# Tag Archives: JCM_math340_HW8_F13

## Joint, Marginal and Conditioning

Let $$(X,Y)$$ have joint density $$f(x,y) = e^{-y}$$, for $$0<x<y$$, and $$f(x,y)=0$$ elsewhere.

1. Are $$X$$ and $$Y$$ independent ?
2. Compute the marginal density of $$Y$$.
3. Show that $$f_{X|Y}(x,y)=\frac1y$$, for $$0<x<y$$.
4. Compute $$E(X|Y=y)$$
5. Use the previous result to find $$E(X)$$.

## Three Random Variables

Let $$X$$, $$Y$$, and $$Z$$ be independent uniform $$(0,1)$$.

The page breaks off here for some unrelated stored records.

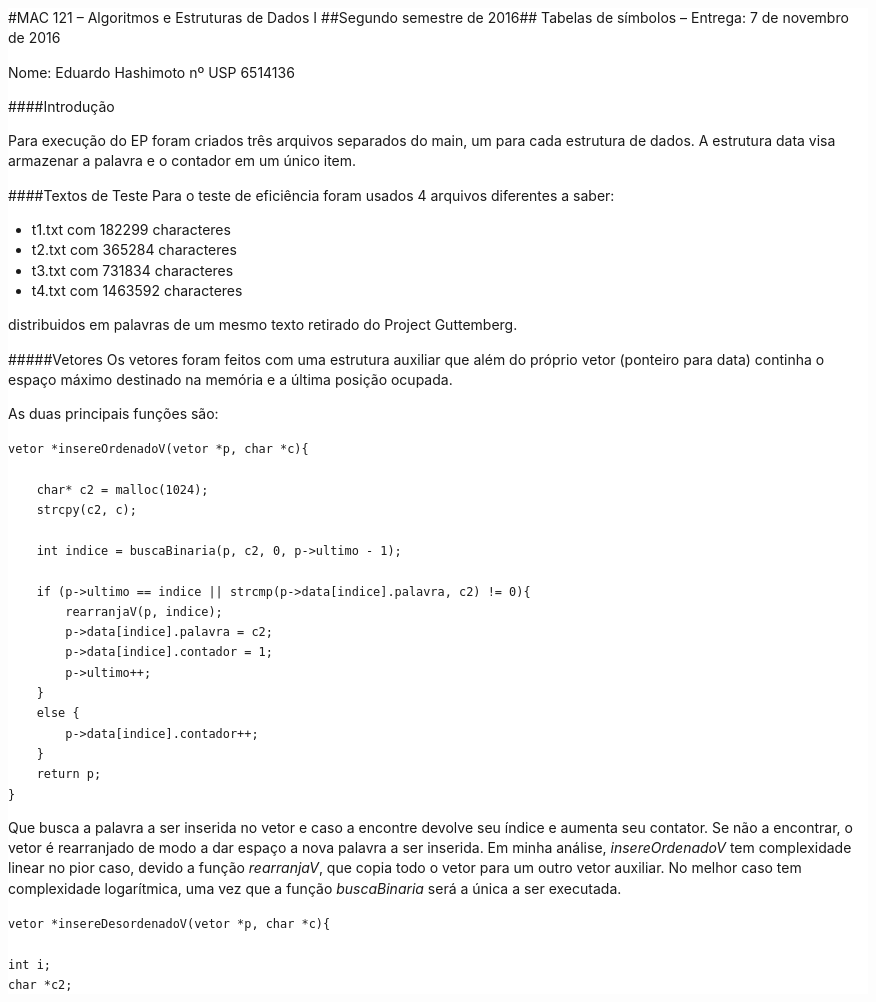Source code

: #MAC 121 – Algoritmos e Estruturas de Dados I
##Segundo semestre de 2016##
Tabelas de símbolos – Entrega: 7 de novembro de 2016

Nome: Eduardo Hashimoto nº USP 6514136

####Introdução

Para execução do EP foram criados três arquivos separados do main, um para cada estrutura de dados.
A estrutura data visa armazenar a palavra e o contador em um único item.

####Textos de Teste
Para o teste de eficiência foram usados 4 arquivos diferentes a saber:

- t1.txt com 182299 characteres 
- t2.txt com 365284 characteres
- t3.txt com 731834 characteres
- t4.txt com 1463592 characteres

distribuidos em palavras de um mesmo texto retirado do Project Guttemberg.

#####Vetores
Os vetores foram feitos com uma estrutura auxiliar que além do próprio vetor (ponteiro para data) continha o espaço máximo destinado na memória e a última posição ocupada.

As duas principais funções são:

    vetor *insereOrdenadoV(vetor *p, char *c){
    	
    	char* c2 = malloc(1024);
    	strcpy(c2, c);
    
    	int indice = buscaBinaria(p, c2, 0, p->ultimo - 1);
    
    	if (p->ultimo == indice || strcmp(p->data[indice].palavra, c2) != 0){
    		rearranjaV(p, indice);
    		p->data[indice].palavra = c2;
    		p->data[indice].contador = 1;
    		p->ultimo++;
    	}
    	else {
    		p->data[indice].contador++;
    	}
    	return p;
    } 

Que busca a palavra a ser inserida no vetor e caso a encontre devolve seu índice e aumenta seu contator. Se não a encontrar, o vetor é rearranjado de modo a dar espaço a nova palavra a ser inserida.
Em minha análise, *insereOrdenadoV* tem complexidade linear no pior caso, devido a função *rearranjaV*, que copia todo o vetor para um outro vetor auxiliar.
No melhor caso tem complexidade logarítmica, uma vez que a função *buscaBinaria* será a única a ser executada.

	vetor *insereDesordenadoV(vetor *p, char *c){

	int i;
	char *c2;
	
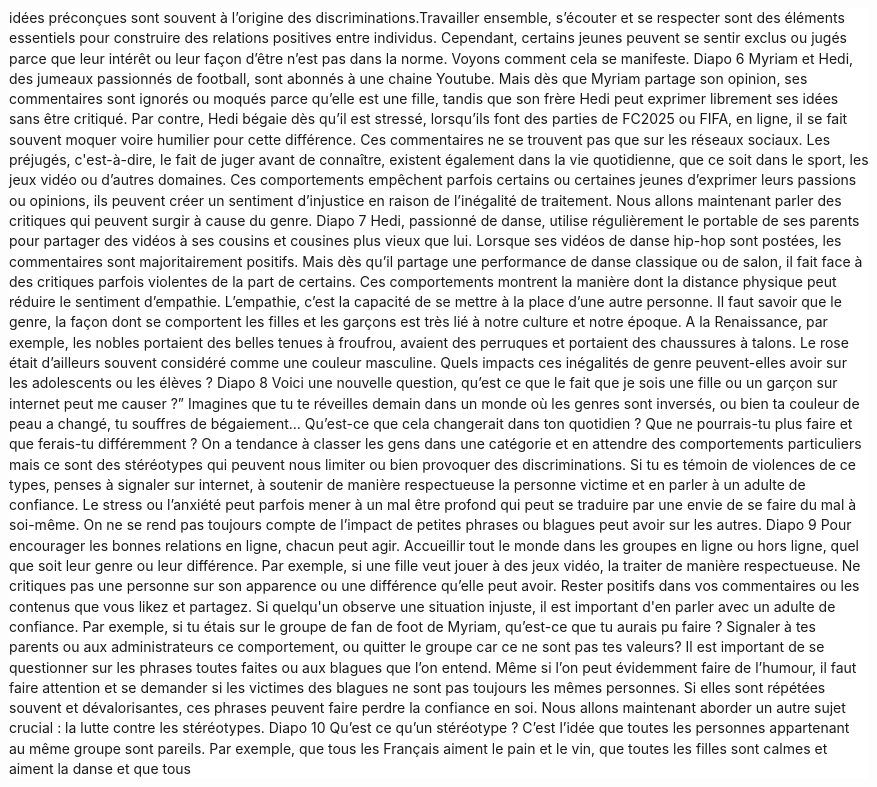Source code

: idées préconçues sont souvent à l’origine des discriminations.Travailler ensemble, s’écouter 
et se respecter sont des éléments essentiels pour construire des relations positives entre 
individus.
Cependant, certains jeunes peuvent se sentir exclus ou jugés parce que leur intérêt ou leur 
façon d’être n’est pas dans la norme. Voyons comment cela se manifeste.
Diapo 6
Myriam et Hedi, des jumeaux passionnés de football, sont abonnés à une chaine Youtube. Mais 
dès que Myriam partage son opinion, ses commentaires sont ignorés ou moqués parce 
qu’elle est une fille, tandis que son frère Hedi peut exprimer librement ses idées sans être 
critiqué. Par contre, Hedi bégaie dès qu’il est stressé, lorsqu’ils font des parties de FC2025 
ou FIFA, en ligne, il se fait souvent moquer voire humilier pour cette différence. 
Ces commentaires ne se trouvent pas que sur les réseaux sociaux. Les préjugés, c'est-à-dire, le 
fait de juger avant de connaître, existent également dans la vie quotidienne, que ce soit dans le 
sport, les jeux vidéo ou d’autres domaines. Ces comportements empêchent parfois certains ou 
certaines jeunes d’exprimer leurs passions ou opinions, ils peuvent créer un sentiment 
d’injustice en raison de l’inégalité de traitement.
Nous allons maintenant parler des critiques qui peuvent surgir à cause du genre.
Diapo 7
Hedi, passionné de danse, utilise régulièrement le portable de ses parents pour partager des 
vidéos à ses cousins et cousines plus vieux que lui. Lorsque ses vidéos de danse hip-hop sont 
postées, les commentaires sont majoritairement positifs. Mais dès qu’il partage une 
performance de danse classique ou de salon, il fait face à des critiques parfois violentes de la 
part de certains.
Ces comportements montrent la manière dont la distance physique peut réduire le sentiment 
d’empathie. L’empathie, c’est la capacité de se mettre à la place d’une autre personne. Il faut 
savoir que le genre, la façon dont se comportent les filles et les garçons est très lié à notre 
culture et notre époque. A la Renaissance, par exemple, les nobles portaient des belles tenues à 
froufrou, avaient des perruques et portaient des chaussures à talons. Le rose était d’ailleurs 
souvent considéré comme une couleur masculine.
Quels impacts ces inégalités de genre peuvent-elles avoir sur les adolescents ou les élèves ?
Diapo 8
Voici une nouvelle question, qu’est ce que le fait que je sois une fille ou un garçon sur internet 
peut me causer ?”
Imagines que tu te réveilles demain dans un monde où les genres sont inversés, ou bien ta 
couleur de peau a changé, tu souffres de bégaiement… Qu’est-ce que cela changerait dans 
ton quotidien ? Que ne pourrais-tu plus faire et que ferais-tu différemment ?
On a tendance à classer les gens dans une catégorie et en attendre des comportements 
particuliers mais ce sont des stéréotypes qui peuvent nous limiter ou bien provoquer des 
discriminations. Si tu es témoin de violences de ce types, penses à signaler sur internet, à 
soutenir de manière respectueuse la personne victime et en parler à un adulte de confiance.
Le stress ou l’anxiété peut parfois mener à un mal être profond qui peut se traduire par une envie 
de se faire du mal à soi-même. On ne se rend pas toujours compte de l’impact de petites phrases 
ou blagues peut avoir sur les autres.
Diapo 9
Pour encourager les bonnes relations en ligne, chacun peut agir.
Accueillir tout le monde dans les groupes en ligne ou hors ligne, quel que soit leur genre ou leur 
différence. Par exemple, si une fille veut jouer à des jeux vidéo, la traiter de manière 
respectueuse. Ne critiques pas une personne sur son apparence ou une différence qu’elle peut 
avoir.
Rester positifs dans vos commentaires ou les contenus que vous likez et partagez.
Si quelqu'un observe une situation injuste, il est important d'en parler avec un adulte de 
confiance. Par exemple, si tu étais sur le groupe de fan de foot de Myriam, qu’est-ce que tu 
aurais pu faire ? Signaler à tes parents ou aux administrateurs ce comportement, ou quitter le 
groupe car ce ne sont pas tes valeurs?
Il est important de se questionner sur les phrases toutes faites ou aux blagues que l’on entend. 
Même si l’on peut évidemment faire de l’humour, il faut faire attention et se demander si les 
victimes des blagues ne sont pas toujours les mêmes personnes. 
Si elles sont répétées souvent et dévalorisantes, ces phrases peuvent faire perdre la confiance 
en soi. 
Nous allons maintenant aborder un autre sujet crucial : la lutte contre les stéréotypes.
Diapo 10
Qu’est ce qu’un stéréotype ? C’est l’idée que toutes les personnes appartenant 
au même groupe sont pareils. Par exemple, que tous les Français aiment le 
pain et le vin, que toutes les filles sont calmes et aiment la danse et que tous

1. Find the joint density of  $$XY$$ and $$Z^2$$.
2. Show that $$P(XY < Z^2) = \frac59$$.

[Meester ex. 5.12.25]

## A joint density example I

Let $$(X,Y)$$ have joint density $$f(x,y)=x e^{-x-y}$$ when $$x,y>0$$ and $$f(x,y)=0$$ elsewhere. Are $$X$$ and $$Y$$ independent ?

[Meester ex 5.12.30]

## Memory and the Exponential

Let $$X$$ have an exponential distribution with parameter $$\lambda$$. Show that

$P( X> t+ s \,|\, X>s) = P(X>t)$

for all $$s,t >0$$. Explain why one might call this property of the exponential “the lack of memory”.

## conditional densities

Let $$X$$ and $$Y$$ have the following joint density:

$f(x,y)=\begin{cases}2x+2y -4xy & \text{for } 0 \leq x\leq 1 \ \text{and}\ 0 \leq y \leq 1\\ 0& \text{otherwise}\end{cases}$

1. Find the marginal densities of $$X$$ and $$Y$$
2. find $$f_{Y|X}( y \,|\, X=\frac14)$$
3. find $$\mathbf{E}(Y \,|\, X=\frac14)$$

[Pitman p426 # 2]

## A Joint density example II

If $$X$$ and $$Y$$ have joint density function

$f(x,y)=\frac{1}{x^2y^2} \quad; \quad x \geq 1, y\geq 1$

1.  Compute the joint density fiction of  $$U=XY$$, $$V=X/Y$$.
2. What are the marginal densities of $$U$$ and $$V$$ ?

[Ross p295, # 54]

## An example of min and change of variable

Suppose $$R_1$$ and $$R_2$$ are two independent random variables with the same density function

$f(x)=x\exp(-{\textstyle \frac12 }x^2)$

for $$x\geq 0$$. Find

1. the density of $$Y=\min(R_1,R_2)$$;
2. the density of $$Y^2$$

[Pitman p. 336 #21]

## Box-Muller I

Let $$U_1$$ and $$U_2$$ be independent random variables distributed uniformly on $$(0,1)$$.

define $$(Z_1,Z_2)$$ by

$Z_1=\sqrt{ -2 \log(U_1) }\cos( 2 \pi U_2)$

$Z_2=\sqrt{ -2 \log(U_1) }\sin( 2 \pi U_2)$

1. Find the joint density of $$(Z_1, Z_2)$$.
2. Are $$Z_1$$ and $$Z_2$$ independent ? why ?
3. What is the marginal density of $$Z_1$$ and $$Z_2$$ ? Do you recognize it ?
4. Reflect on the implications of the previous answer for generating an often needed class of random variable on a computer.

Hint: To eliminate $$U_1$$ write the formula for  $$Z_1^2 + Z_2^2$$.